May 1940: "Position is in center of a very heavy concentration of past lightning fires, and suggested season is based on the possible lightning season, plus a somewhat later date because its seen area over 8 miles includes area in which man-caused fires appear." (Plans, Guard Placement, Siskiyou National Forest)
1942: An Aircraft Warning Service cabin was constructed.
October 16, 1943: AWS Station 'Nan 1-5' was inactivated, recommendation was to retain the station. Sleeping quarters were added by the AWS. (Report of Aircraft Warning Service Station. May 1, 1944)
1951: One and one third miles of road were constructed to the lookout.

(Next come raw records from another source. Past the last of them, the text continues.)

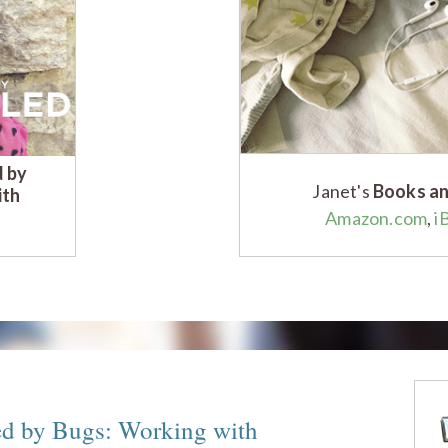
d by
Janet's
Books an
ith
Amazon.com
,
i
ed by Bugs: Working with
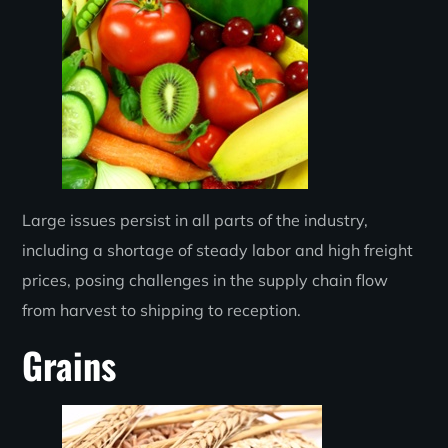
Large issues persist in all parts of the industry,
including a shortage of steady labor and high freight
prices, posing challenges in the supply chain flow
from harvest to shipping to reception.
Grains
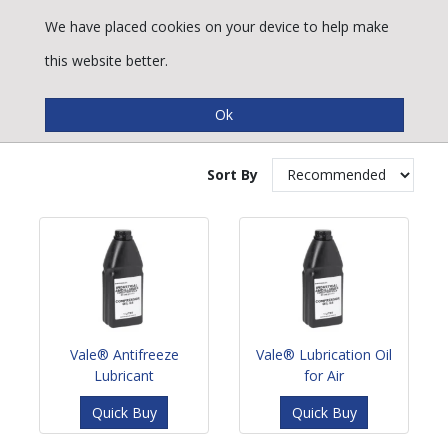
We have placed cookies on your device to help make
this website better.
Compressor Lubricants
Sort By
Vale® Antifreeze
Vale® Lubrication Oil
Lubricant
for Air
Quick Buy
Quick Buy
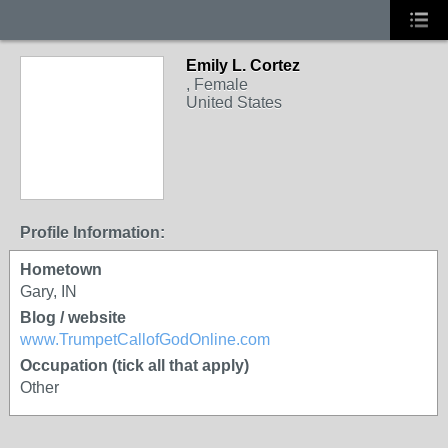
Emily L. Cortez
, Female
United States
Profile Information:
Hometown
Gary, IN
Blog / website
www.TrumpetCallofGodOnline.com
Occupation (tick all that apply)
Other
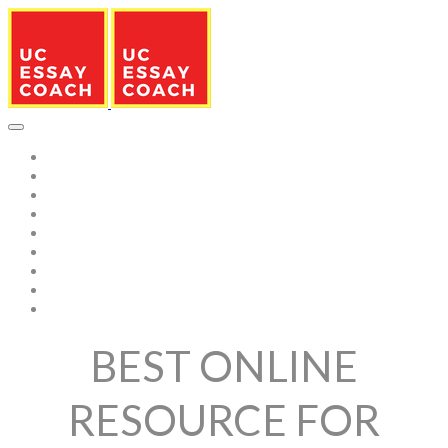
HOME
FRESHMAN
TRANSFER STUDENTS
SAMPLE RESPONSES
CAMPUSES
SERVICES
BLOG
EDITOR TEAM
ABOUT US
BEST ONLINE
RESOURCE FOR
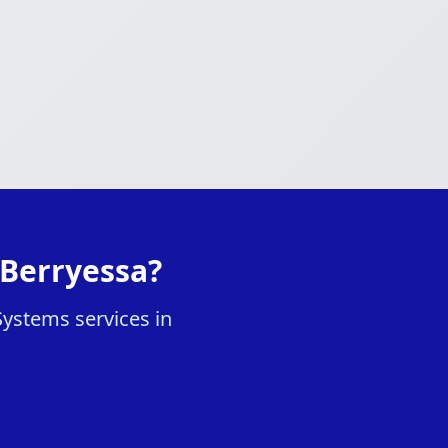
 Berryessa?
Systems services in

1953: A new 14x14 L-4 lookout house was constructed.
National Geodetic Survey
DESIGNATION - BOLAN MTN LOOKOUT HOUSE PID - NZ1263 STATE/COUNTY- OR/JOSEPHINE COUNTRY - US USGS QUAD - OREGON CAVES (1986)
DESCRIBED BY COAST AND GEODETIC SURVEY 1952 (WRH) THE STATION IS LOCATED ABOUT 13 MILES AIRLINE EAST SOUTHEAST OF OBRIEN, 6.5 MILES SOUTH SOUTHWEST OF THE OREGON CAVES, ON A HIGH SHARP PEAK LOCALLY KNOWN AS ALTHOUSE MOUNTAIN.
THE LOOKOUT IS A LOW ONE STORY BUILDING WITH A CUPOLA ON TOP. IT IS ABOUT 1/2 MILE NORTH OF STATION ALTHOUSE (USGS). THE CENTER OF THE TOP OF THE HOUSE WAS INTERSECTED.